United Kingdom and Ireland
January 22, 2021

Venerable Elizabeth Prout

Thanks be to God for a new Venerable. Given that her congregation ran St Mary’s School, Warrington – now Priory Court – for decades, no doubt all of us at St Mary’s Warrington and further away will renew our prayers to God that she might soon be beatified and might intercede in particular for our children and our families.

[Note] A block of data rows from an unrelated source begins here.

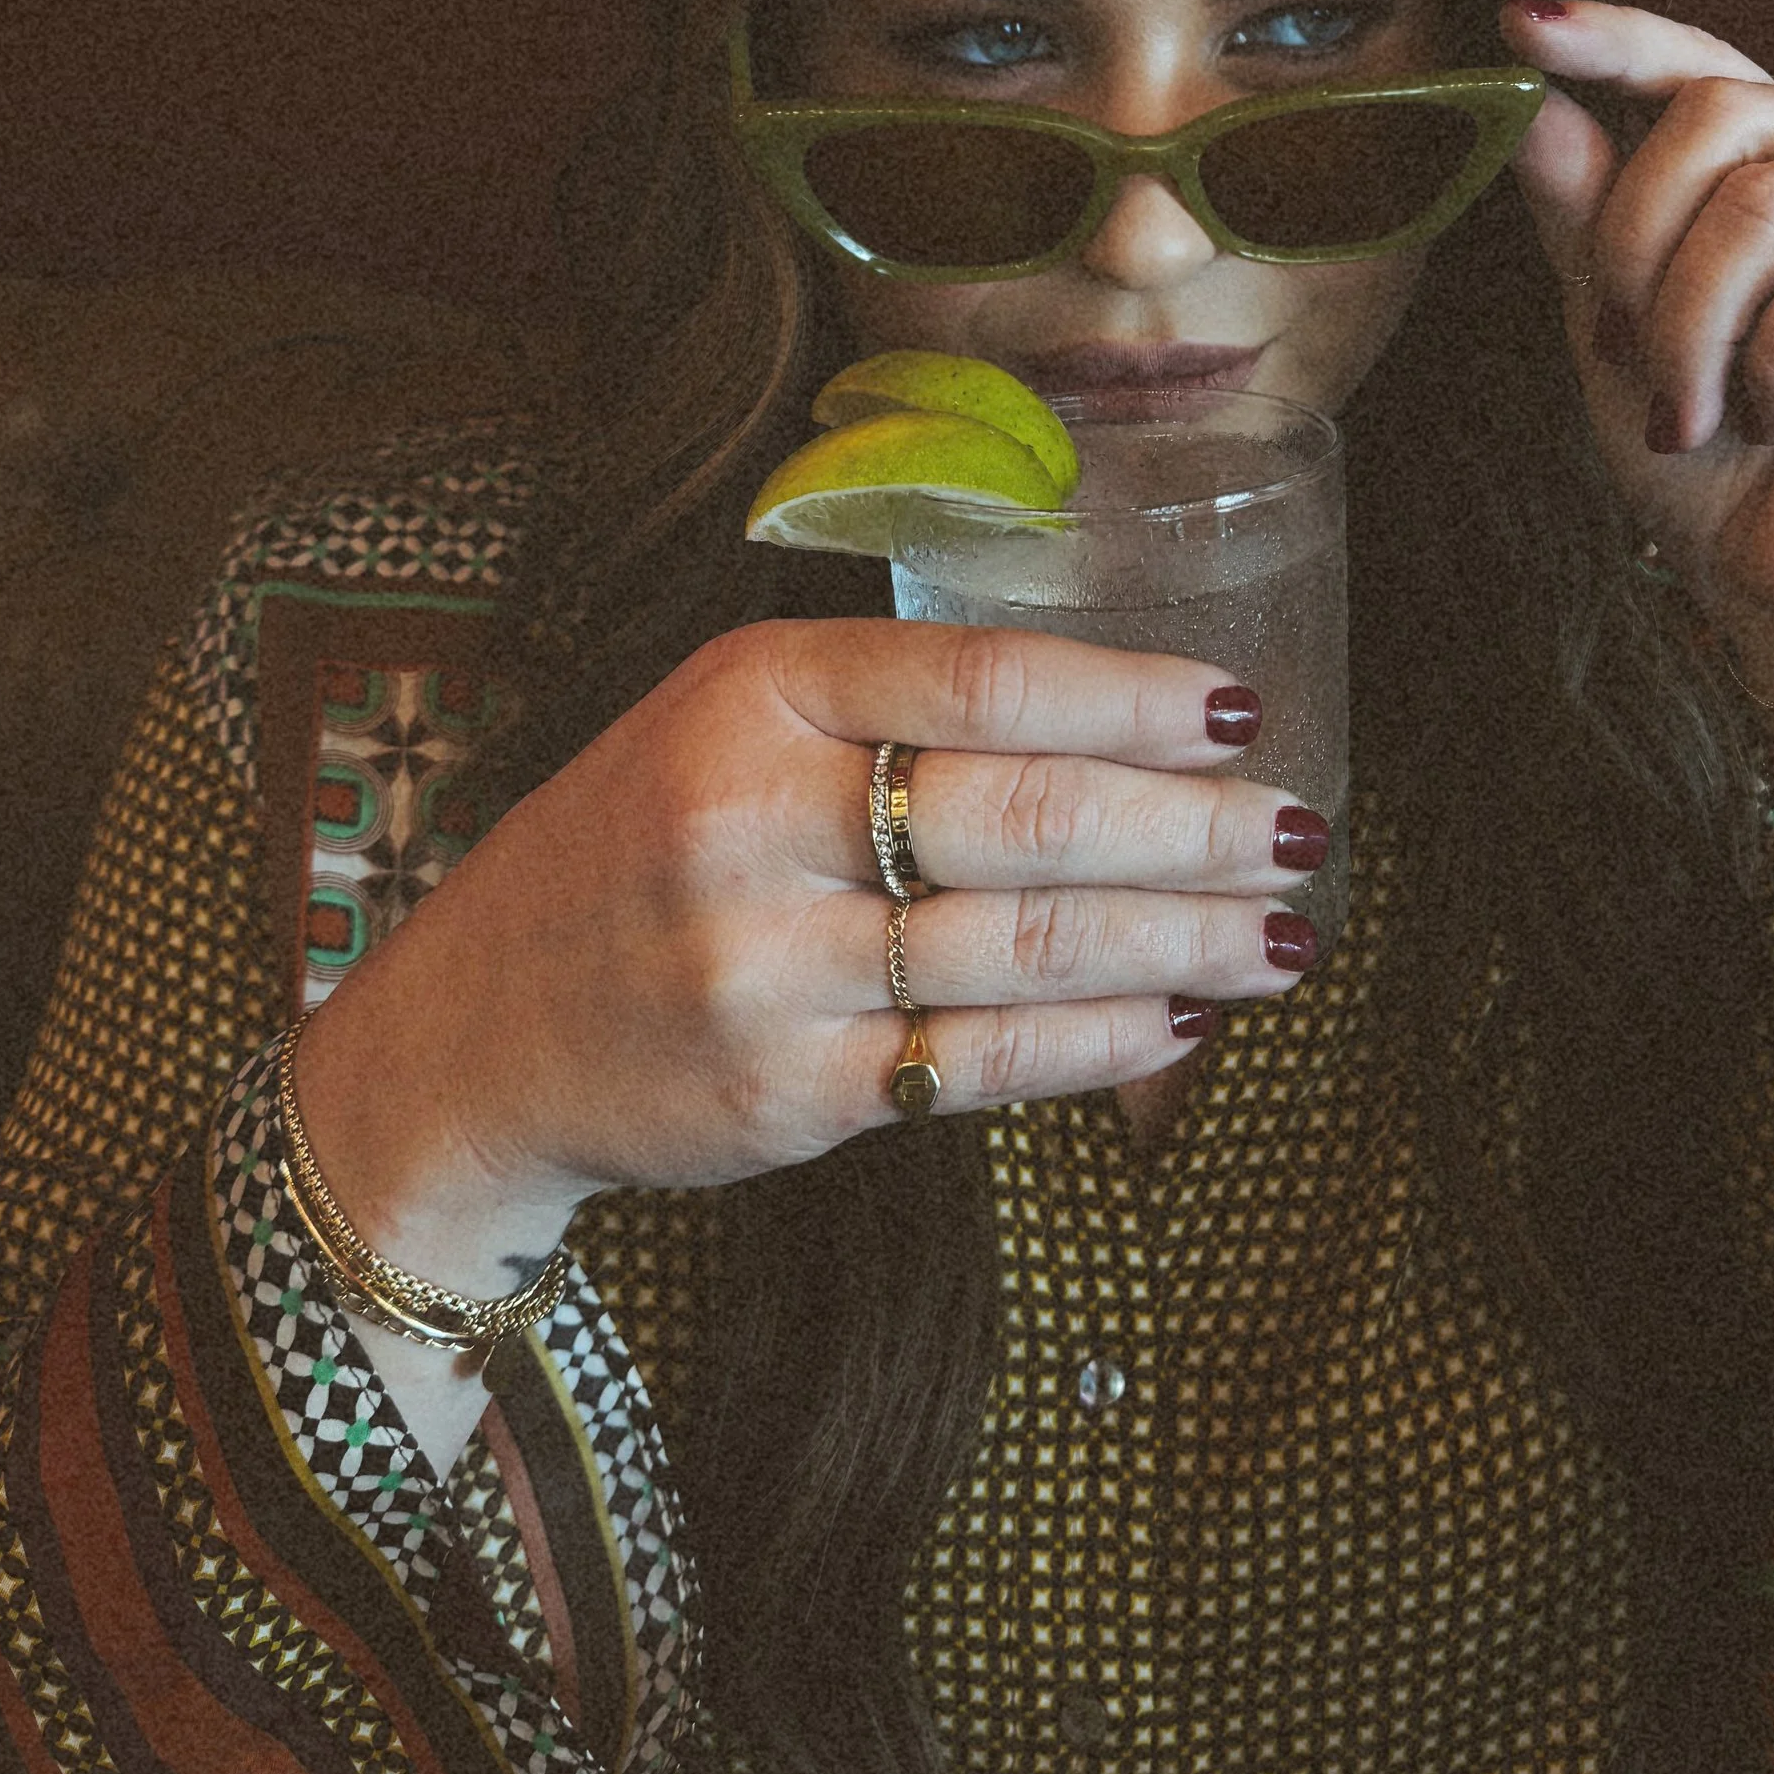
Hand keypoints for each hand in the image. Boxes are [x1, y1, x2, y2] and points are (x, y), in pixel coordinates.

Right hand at [292, 621, 1324, 1295]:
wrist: (473, 1036)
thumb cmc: (641, 851)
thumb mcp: (726, 725)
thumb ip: (887, 711)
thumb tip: (1128, 732)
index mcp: (749, 692)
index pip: (980, 681)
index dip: (1129, 698)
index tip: (1242, 713)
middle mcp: (750, 817)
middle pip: (1022, 817)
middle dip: (1187, 830)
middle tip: (1300, 833)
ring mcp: (763, 963)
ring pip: (1021, 947)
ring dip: (1177, 942)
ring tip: (1280, 938)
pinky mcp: (782, 1091)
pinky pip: (979, 1064)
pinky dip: (1097, 1045)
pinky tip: (1178, 1021)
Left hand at [1500, 0, 1773, 691]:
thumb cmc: (1718, 469)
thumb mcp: (1620, 334)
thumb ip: (1586, 218)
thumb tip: (1536, 101)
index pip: (1704, 67)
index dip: (1617, 39)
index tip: (1525, 29)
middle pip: (1723, 118)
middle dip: (1639, 246)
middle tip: (1624, 355)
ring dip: (1700, 324)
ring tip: (1695, 413)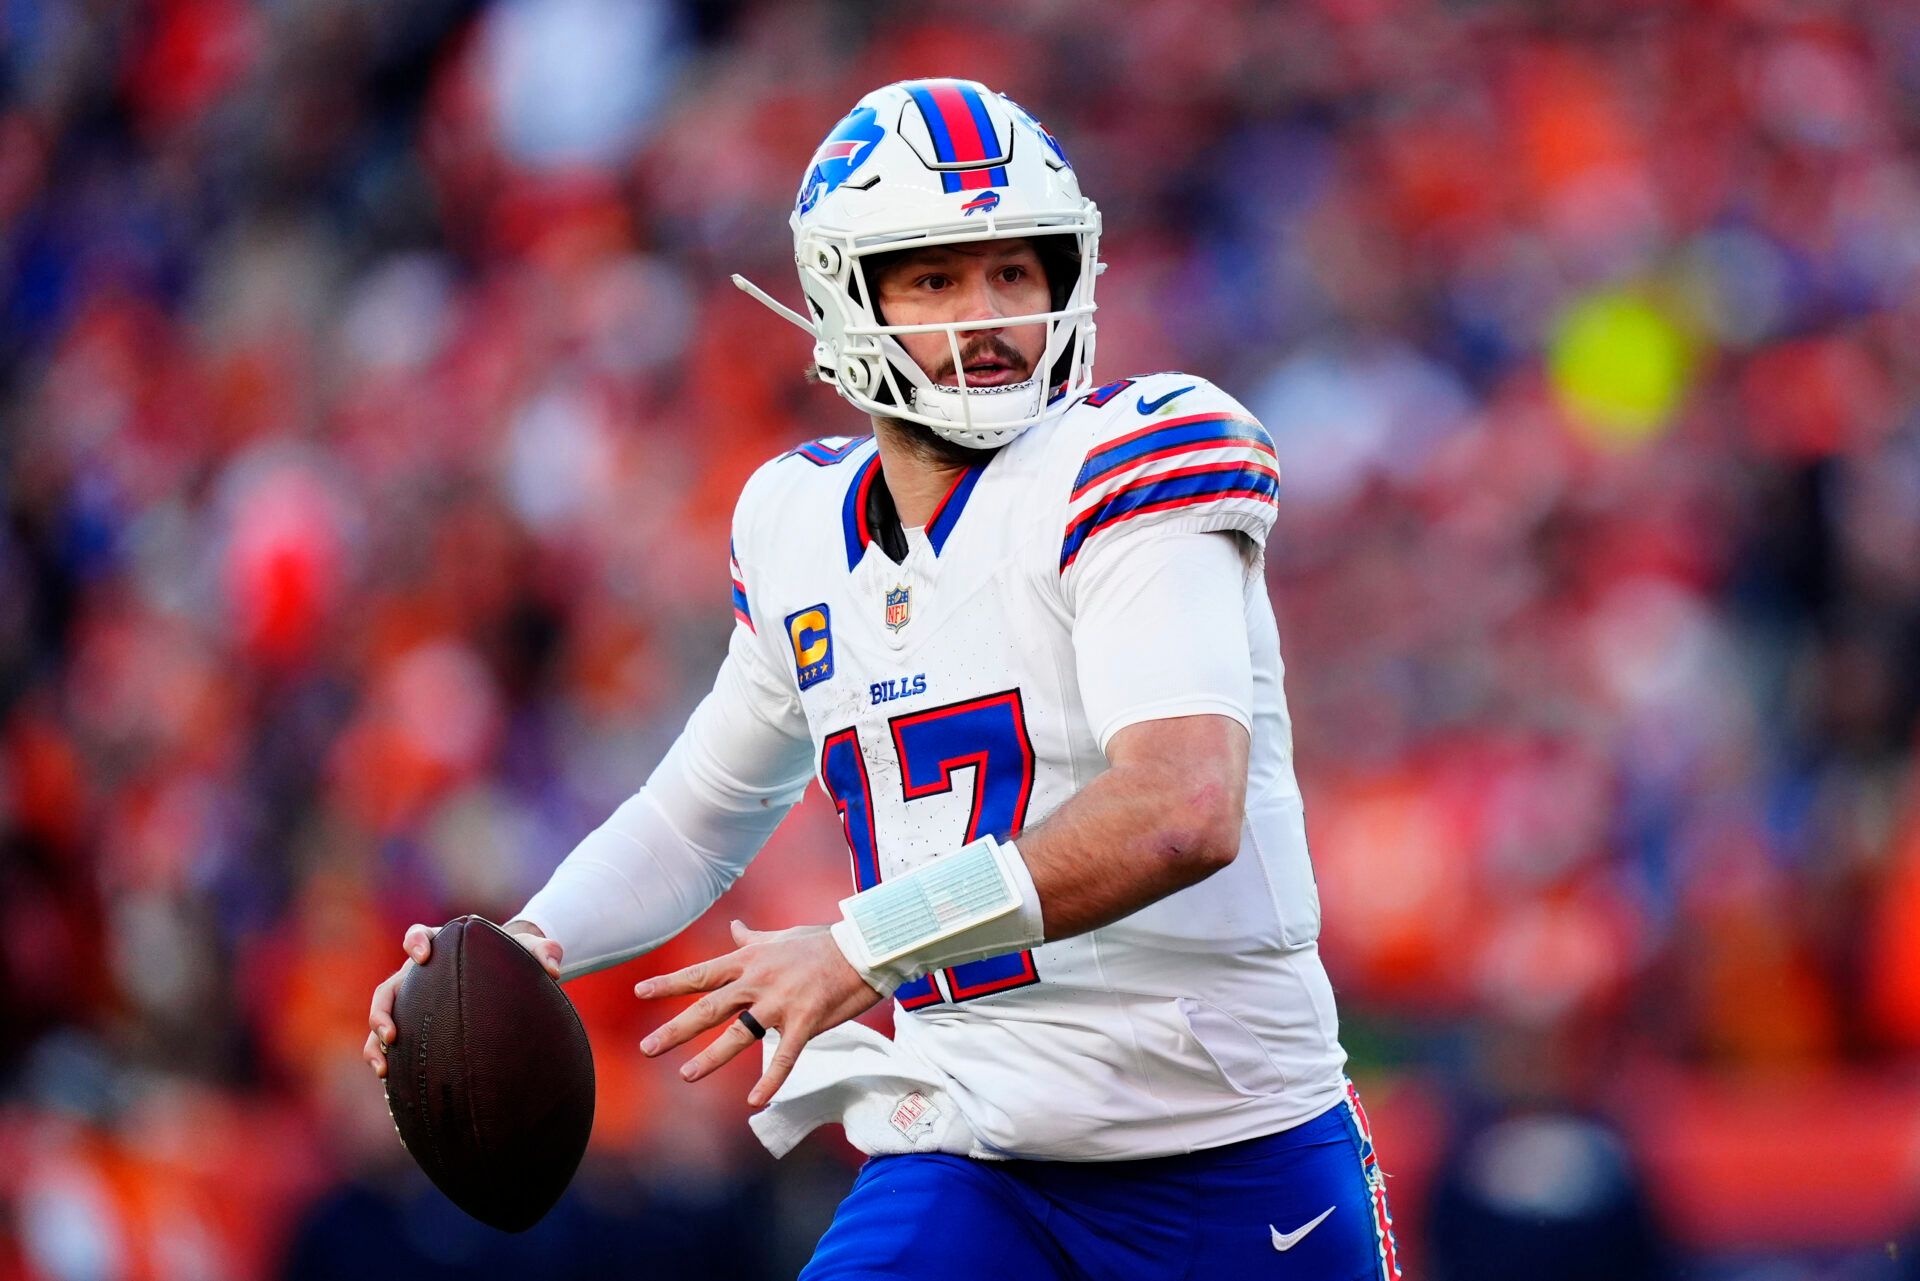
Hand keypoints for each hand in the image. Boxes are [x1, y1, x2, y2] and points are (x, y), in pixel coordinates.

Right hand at [365, 920, 563, 1078]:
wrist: (502, 977)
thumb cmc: (510, 957)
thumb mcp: (527, 950)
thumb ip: (544, 951)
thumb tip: (554, 969)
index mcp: (440, 946)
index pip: (419, 936)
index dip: (416, 943)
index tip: (424, 956)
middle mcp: (416, 974)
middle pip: (388, 987)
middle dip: (383, 1010)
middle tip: (391, 1033)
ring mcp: (411, 1000)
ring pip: (382, 1017)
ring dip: (376, 1040)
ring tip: (383, 1066)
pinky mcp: (413, 1024)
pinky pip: (388, 1041)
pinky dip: (384, 1057)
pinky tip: (390, 1080)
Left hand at [635, 920, 882, 1106]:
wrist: (863, 948)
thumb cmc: (823, 942)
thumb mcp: (781, 937)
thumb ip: (752, 939)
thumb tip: (734, 927)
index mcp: (750, 961)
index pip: (701, 974)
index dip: (669, 984)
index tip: (640, 992)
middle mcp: (758, 981)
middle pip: (709, 1007)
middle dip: (676, 1029)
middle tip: (647, 1048)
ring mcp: (781, 1002)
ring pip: (738, 1033)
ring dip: (710, 1056)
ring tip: (686, 1075)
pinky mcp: (805, 1021)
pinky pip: (784, 1056)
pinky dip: (770, 1080)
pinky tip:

The Archbishop of Liverpool has requested the following message be sent out:

Yesterday the Holy See declared Mother Elizabeth Prout, foundress of the Sisters of the Cross and Passion, to be Venerable. The Holy Father in an audience with the Prefect of the Congregation for the Causes of Saints authorised the same Congregation to promulgate a decree recognising the heroic virtues of this Servant of God. Mother Elizabeth Prout is buried in the archdiocese and it was in the archdiocese that her sainthood cause was opened in 1994.
I am delighted that the Holy See has further recognised the holiness of Mother Elizabeth Prout. She made a significant contribution to the Church and the people of England and further afield in education and healthcare, and the Sisters of the Congregation that she founded continue to show the care of the Catholic Church for those in need.
This will be joyful news for the Cross and Passion family, and I am sure that our prayers as an archdiocese are with them as Mother Elizabeth Prout is recognised in this way. Let’s pray also that the Shrine at Sutton will be a place of prayer for her eventual canonisation.

Elizabeth Prout – Mother Mary Joseph
Foundress of the Sisters of the Cross and Passion
A short history from the website of the Sisters of the Cross and Passion

Elizabeth Prout was born in Shrewsbury, England, in 1820. Her parents baptised her in the Anglican Church.  In her early twenties she became a Catholic.
Elizabeth moved to Manchester in 1849.  There, touched by the misery and deprivation of the poor, she and a few companions came together to form a community to help the voiceless, downtrodden workers in the large industrial towns of nineteenth-century England.
The community was directed and helped by two Passionists, Father Gaudentius Rossi and Father Ignatius Spencer.  The rule was based on that of St Paul of the Cross, founder of the Passionists.  Elizabeth recognised that the Passion of Jesus is the great sign of God’s love reaching out to those in pain.
Now known as Mother Mary Joseph, Elizabeth continued to meet the challenges presented to her in her life of suffering, and to grow in solidarity with the crucified of the world.  She died on 11th January 1864 at Sutton, St Helens, Lancashire.
Her body, together with that of Blessed Dominic Barberi C.P. and Father Ignatius Spencer C.P., lies in the shrine of St Anne’s Church, Sutton.  People gather around the shrine annually to commemorate their lives.